■ **TO DO**
Among the entries below, count each line holding the word "instructions". Write only the number.

[DATA FOR THIS TASK Boundary: Start]

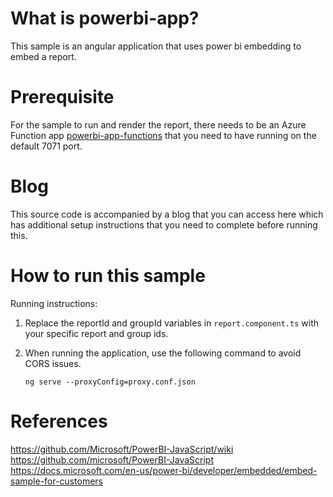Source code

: # What is powerbi-app?

This sample is an angular application that uses power bi embedding to embed a report.

# Prerequisite

For the sample to run and render the report, there needs to be an Azure Function app [powerbi-app-functions](https://github.com/sdesa/powerbi-app-functions) that you need to have running on the default 7071 port.

# Blog 

This source code is accompanied by a blog that you can access here which has additional setup instructions that you need to complete before running this.

# How to run this sample

Running instructions:

1. Replace the reportId and groupId variables in `report.component.ts` with your specific report and group ids.
2. When running the application, use the following command to avoid CORS issues.

      `ng serve --proxyConfig=proxy.conf.json`


# References

https://github.com/Microsoft/PowerBI-JavaScript/wiki
https://github.com/microsoft/PowerBI-JavaScript
https://docs.microsoft.com/en-us/power-bi/developer/embedded/embed-sample-for-customers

[DATA FOR THIS TASK Boundary: End]

■ **WRITTEN REPLY**
2